When solving these problems, learning by doing is much better than learning by reading. I encourage to you read only as far in the solution as you need, then trying to solve the problem. If you get stuck, try reading a little further. And of course, let me know if you find a better solution!

## Wednesday, March 7, 2012

### Intersecting Line Segments (part 2)

Problem: Determine if two line segments, defined by their end points, intersect.

bool intersection(struct point * start1, struct point * start2, struct point * end1, struct point * end2){
...
}

Solution:  Yesterday, we looked at trying to solve this problem by figuring out whether all of one line segment was entirely below, above, to the left or to the right of the other (Yesterday's post at:  Intersecting Line Segments (part 1).

However, there were two major bugs in that solution as indicated first, consider the case in pic 1, where part of one line segment is between the x values and y values, but the line segments to do not intersect.  Here, we had a bug yesterday.

Also, consider where one line segments points are 'inside' the other points, as in pic 2.  Here is another case where we do not have intersection, but we would return true.

So, yesterday's method of trying to figure out how the line's intersect doesn't seem to be getting anywhere.  When this happens in an interviews, it's good to admit defeat and start over at the beginning.

Well, let's look at pic 1 and pic 2, and yesterday's pics (pic 1 and pic 2 below reprinted).  We need to make sure that we cover at least these cases.

Intuitively, we can see if the points intersect or not pretty simply, they just cross or they don't.  When they don't cross, it's as if the lines aren't long enough to cross.

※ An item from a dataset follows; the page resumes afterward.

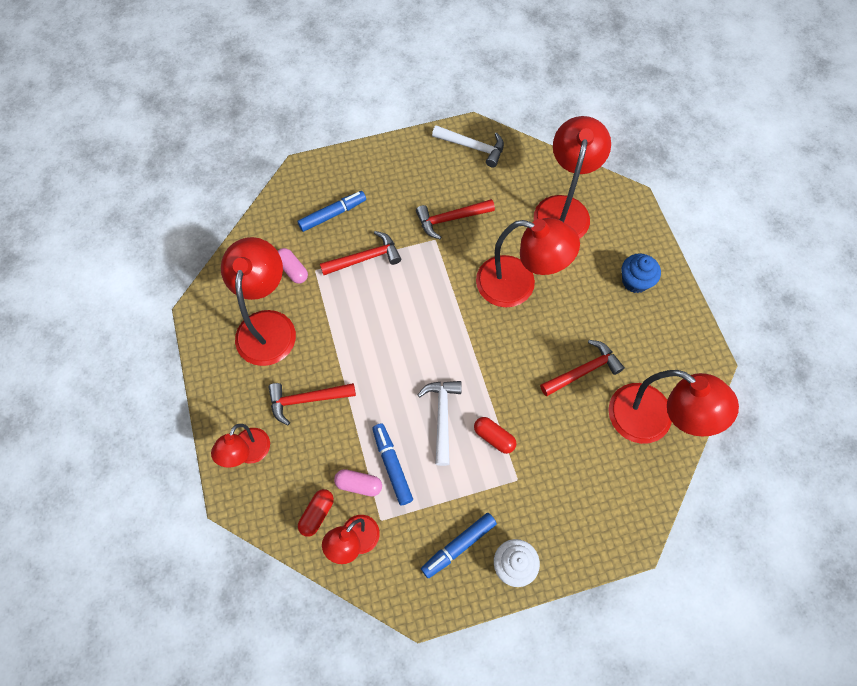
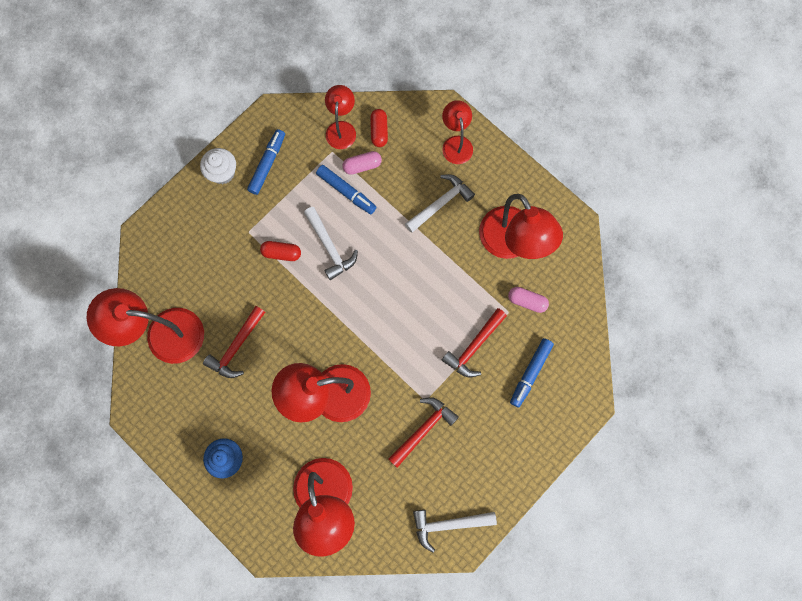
camera: 150 degrees right, 10 degrees up
red hammer [268,383,356,425] -> white hammer [405,174,475,233]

This is a critical insight.  We can imagine what it means to be 'long enough.'  From a math standpoint, this means that if the line segments are extended to lines, there is a point where they cross.  If the points is on both line segments, they cross, otherwise, they do not.

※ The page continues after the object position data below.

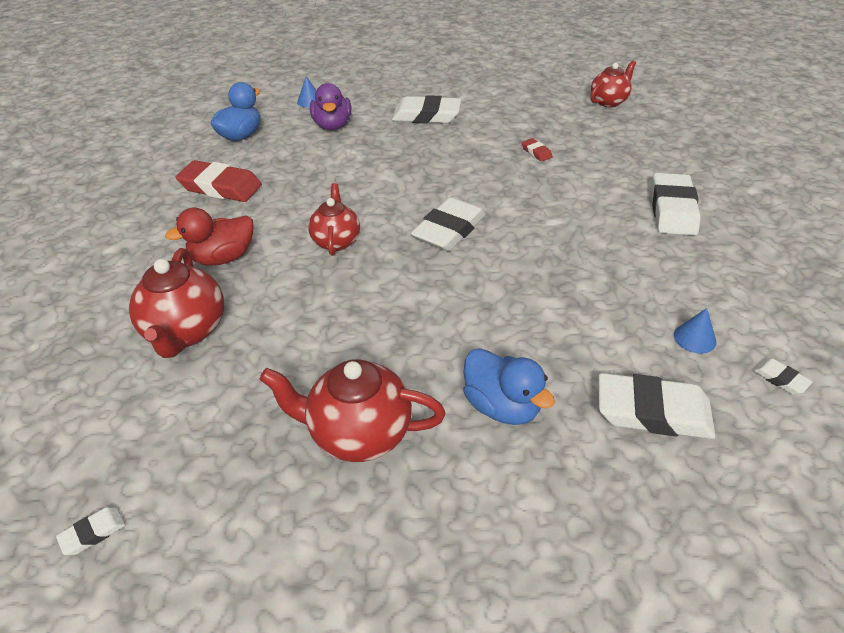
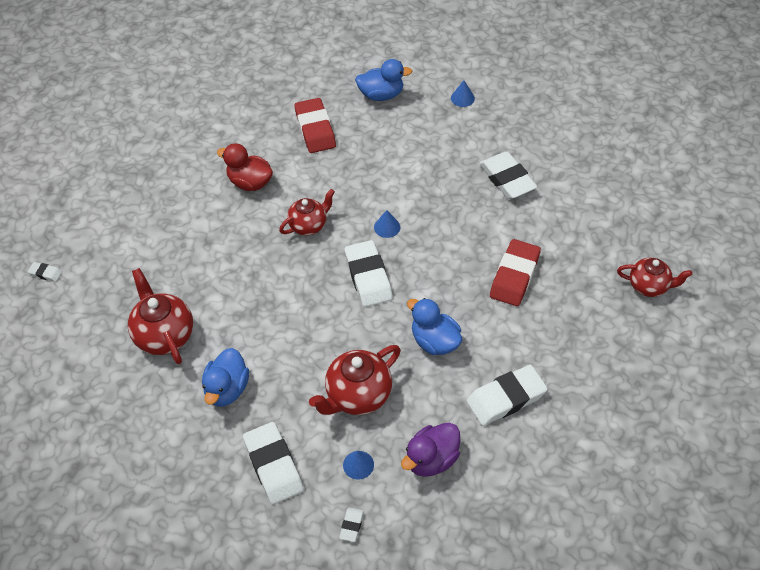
camera: 55 degrees right, 10 degrees up
red teapot [129,248,224,358] -> red teapot moved to [309,345,401,415]
purple duck [310,83,351,130] -> purple duck moved to [401,422,460,477]
white eraser [411,197,486,251] -> white eraser turned 75 degrees clockwise [345,240,393,307]
red eraser [522,138,552,161] -> red eraser [490,239,541,306], size x2.22
none -> blue cone [374,210,400,238]
none -> blue duck [407,298,462,355]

This seems to work, but does it cover all cases -- are there cases where two lines will never cross?

Well, there is one -- and it's the special case shown in pic 5 -- parallel lines.  These only intersect when they are part of the same line and the segment overlaps (either the x or the y must).  If we test for this case, we can develop a solution if we remember our high school geometry.

A line is defined as y = mx + b.  Where m is the slope, or (y2-y1) / (x2-x1).  Two lines are parallel if they have the same slope.  If we define two lines, we can then solve the simultaneous equation to see at what x and y values they intersect, and then see if that x or why is part of the same line.

We can use the algorithm:

- Get slopes of both lines

-If not parallel:
Determine equation for line 1
Determine equation for line 2
Solve for the point where they intersect
if point is part of line segment 1 and line segmeent  2, return true, otherwise return false

If parallel:
determine b value (constant in line equation) for each line.
if b values are not the same, return false.
determine if the x values (or the y values) fall within each other) -- if so, return true, otherwise return false

That's it.

There's some math to determine the equation for each line.

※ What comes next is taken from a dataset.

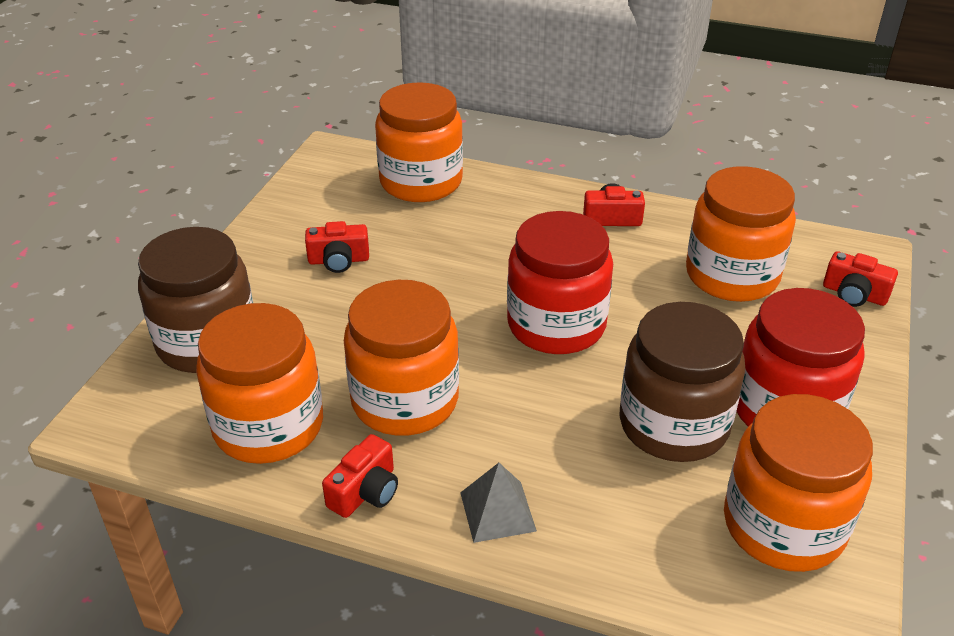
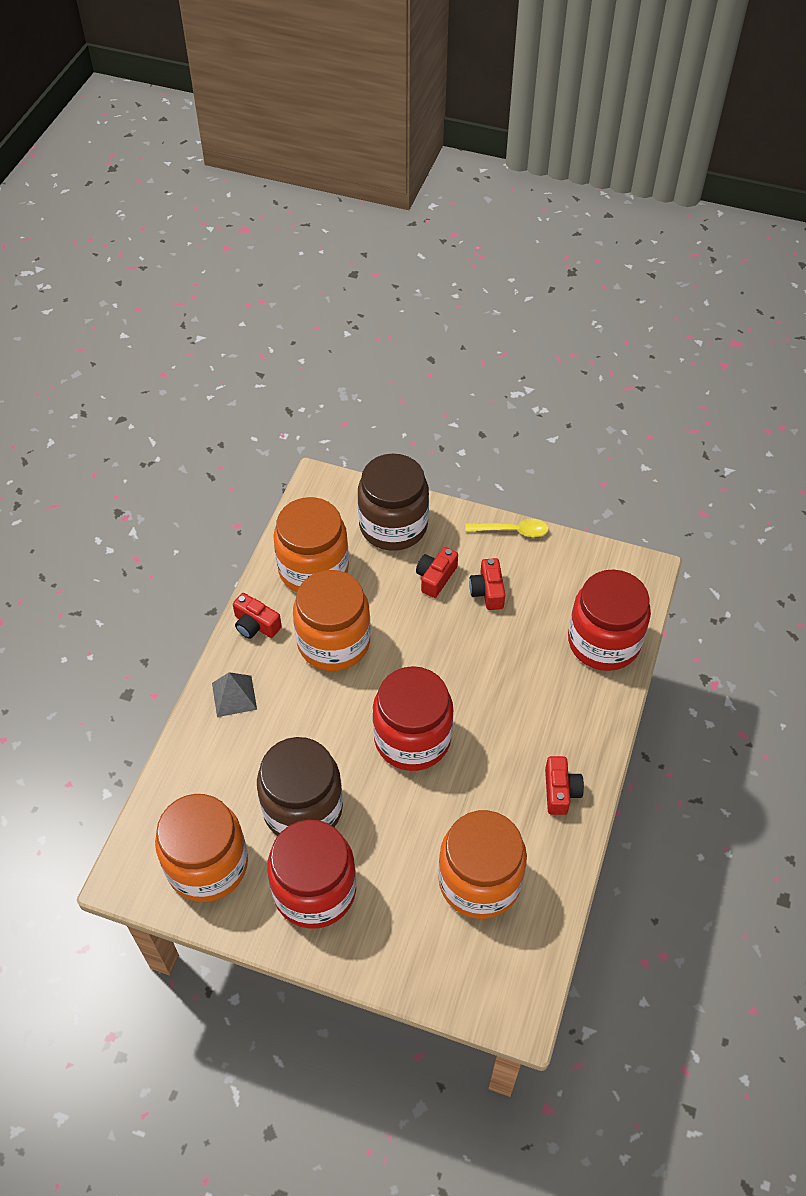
camera: 90 degrees right, 15 degrees up
orange jar [375,82,463,202] -> red jar [568,570,651,671]
red camera [823,251,898,307] -> red camera moved to [416,547,458,598]
none -> yellow spoon [465,519,549,537]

Diagram 1 shows that we first determine the slope for each line, then solve for the b for each line.  We then figure out the x intercept by setting the lines equal, then the y intercept by plugging any point back in.  We can then see if the intercept point is within both lines.  If it is, they intercept.  If it is not, they do not.

Lots of algebra, and an interviewer may have you muddle through it or not.  Also, depending on the language, there is some epsilon math you may have to do.  You should mention this to the interviewer, but let's ignore that for now as the problem is already somewhat  complicated.

Coded, this is:
bool intersection(struct point * start1, struct point * start2, struct point * end1, struct point * end2){

long m1, m2, b1, b2, xi, yi;

// Determine slopes
m1 = (end1->y - start1->y) / (end1->x - start1x);
m2 = (end2->y - start2->y) / (end2->x - start2x);

// If not parallel
if (m1 != m2) {
b1 = start1->y - (m1 * start1->x);
b2 = start2->y - (m2 * start2->x);
xi = (b2-b1)/(m1-m2);
yi = m1*xi + b1;

// Now we check if (xi, yi) is on segment 1
if (((start1->x <= xi && end1->y >= xi)&&
start1->y <= yi && end1->y >= yi))||

(start1->x >= xi && end1->y <= xi)&&
start1->y >= yi && end1->y <= yi))&&
//now we check if (xi, yi is on segment 2

((start2->x <= xi && end2->y >= xi)&&
start2->y <= yi && end2->y >= yi))||

(start2->x >= xi && end2->y <= xi)&&
start2->y >= yi && end2->y <= yi)))
return(true);
else
return (false);
} else { // if parallel
// We'll do this part tomorrow.
}

}

There is another bug here around potentially dividing by zero, which we can check for and invert if needed, but let's ignore that for now as this is already a pretty long problem for an interview.  Remaining solution coming tomorrow of for the parallel case.